MacNairn trained for nine months, reaching a maximum of four hours of continuous running, and made good on his goal to enter the race. About 10 hours in, he found himself struggling with muscle cramps and diarrhea. The agony persisted over the remaining 40 km (25 miles).

“By the time I got to the last 10 miles, I was doing a really sad kind of walking,” MacNairn says.

Just under the 24-hour cut-off time, MacNairn crossed the finish line in what he believes was second-to-last place. But, rather than feeling discouraged, the experience left him inspired.

“The first race opened a door into learning more about myself in a way that I never had access to previously,” he says. “I could see other people being really excited about the exact same thing.”

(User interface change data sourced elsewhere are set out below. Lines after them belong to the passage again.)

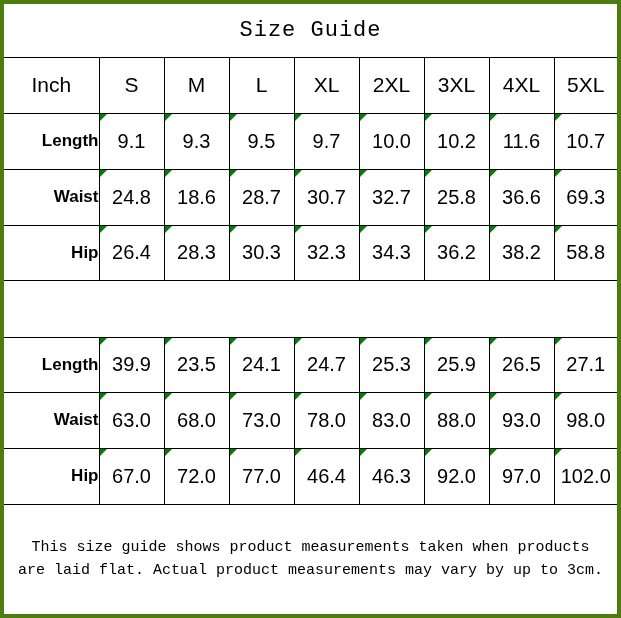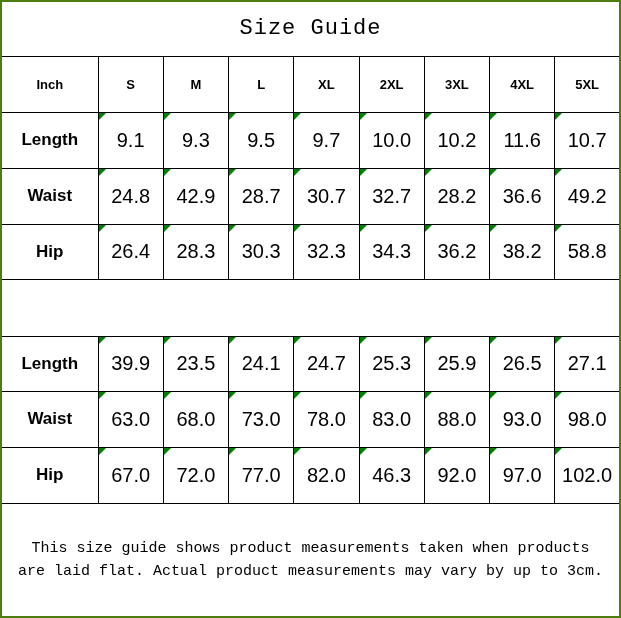--- a/index.html
+++ b/index.html
@@ -13,7 +13,7 @@
     width: 621px; height: 618px;
     border-collapse: collapse;
     table-layout: fixed;
-    border: 2px solid #4d7c0f;
+    border: 4px solid #4d7c0f;
     background: #ffffff;
   }
   td {

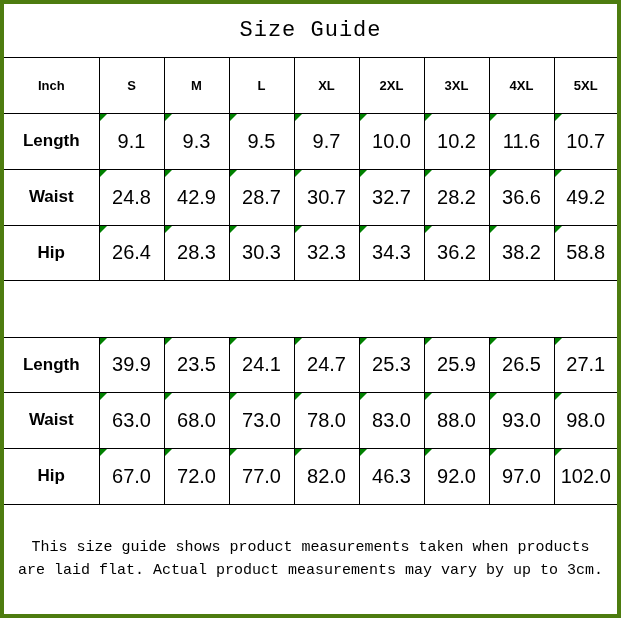--- a/index.html
+++ b/index.html
@@ -32,8 +32,8 @@
     letter-spacing: 1px;
   }
   td.header-cell {
-    font-weight: bold;
-    font-size: 13px;
+    font-weight: normal;
+    font-size: 21px;
   }
   td.label-cell {
     font-weight: bold;

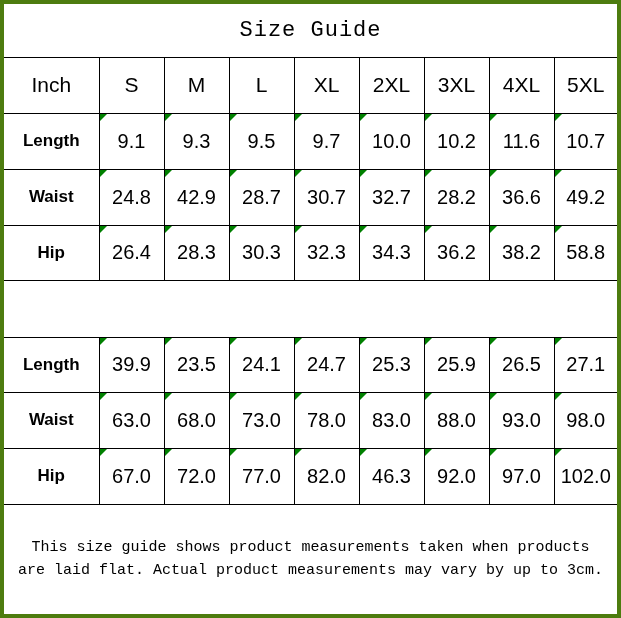--- a/index.html
+++ b/index.html
@@ -38,6 +38,7 @@
   td.label-cell {
     font-weight: bold;
     font-size: 17px;
+    text-align: right;
   }
   td.num-cell {
     font-size: 20px;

That first finish line was the starting point for a much bigger project. MacNairn turned his undergraduate thesis into a master’s and now a Ph.D. topic, studying more than 1,000 ultra-marathoners and researching what draws them to their sport. He’s also become a professional ultra-marathoner, sponsored by The North Face, Smartwool, Julbo Eyewear, Clif Bar and Xact Nutrition. In the seven years since his first ultra, the 29-year-old has participated in approximately 40 ultra-marathons. Now, he typically finishes at or near the front of the pack.

An ultra-marathon is defined as any race longer than the standard marathon distance of 42.2 km (26.2 miles). MacNairn’s favourite ultras are highly technical courses of about 100 km that involve summitting mountains and crossing rivers. Runners carry most of their gear on their backs as they often travel 20 km or more between aid stations. MacNairn, who has celiac disease, can’t always rely on aid stations to provide gluten-free food.

He generally runs every day, sometimes twice daily, aiming to achieve goals of duration rather than distance. He prefers trail running in the mountains, often picking his way across dicey terrain alone. Last year, he fell 30 metres down a mountain on a solo training run and had to crawl out, an accident that forced an end to his racing season. Now back at full strength, he averages 22 hours a week (150 to 180 km) of running, putting in his time day or night. He adds hot yoga to his schedule in the weeks before a race to keep his muscles limber and to help him adapt to extreme heat.

MacNairn faces an extra challenge – managing his type 1 diabetes, which he was diagnosed with at age 10. He has blacked out on training runs and was forced to end a race last summer after 85 km when his blood sugar plummeted dangerously. To keep his levels in check, he wears a continuous glucose monitor clipped to his shorts during a race. It buzzes with alerts if his blood sugar soars too high or dips too low. (His list of sponsors includes Animas, a Canadian company that makes an insulin pump system for diabetics).

“[Diabetes] changed my perspective of the world and my relationship with observing myself, looking after myself,” MacNairn says. “You develop a monstrous work ethic and diligence because if I don’t work hard, I don’t live.”

MacNairn is, at heart, a researcher with a keen mind for numbers. His undergraduate and graduate studies have been entirely funded by scholarships, and he’s currently enrolled in the U of C’s MD/Ph.D. program, with plans to start medical school once his research is complete. His unconventional style defies that of the stereotypical introverted long-distance runner or straight-laced academic, though. Throughout the 2013 race season, he maintained a bushy mullet hairdo while setting a number of course records. He cut it off at the finish line of the last race of the year.

This summer’s race season is a full one for MacNairn, with an ultra in Canada, three in Europe and another around Japan’s Mt. Fuji. The road from injured undergrad, who couldn’t walk unassisted from one classroom to the next, to globetrotting ultra-marathoner has been a long one, but even with his researcher’s brain, MacNairn says the most significant changes in his life are ones that are impossible to measure.

“The biggest change was in my ability to endure difficulty and pain and continue on without stopping,” he says, something that he sees in himself and recognizes in every ultra-marathon runner he encounters.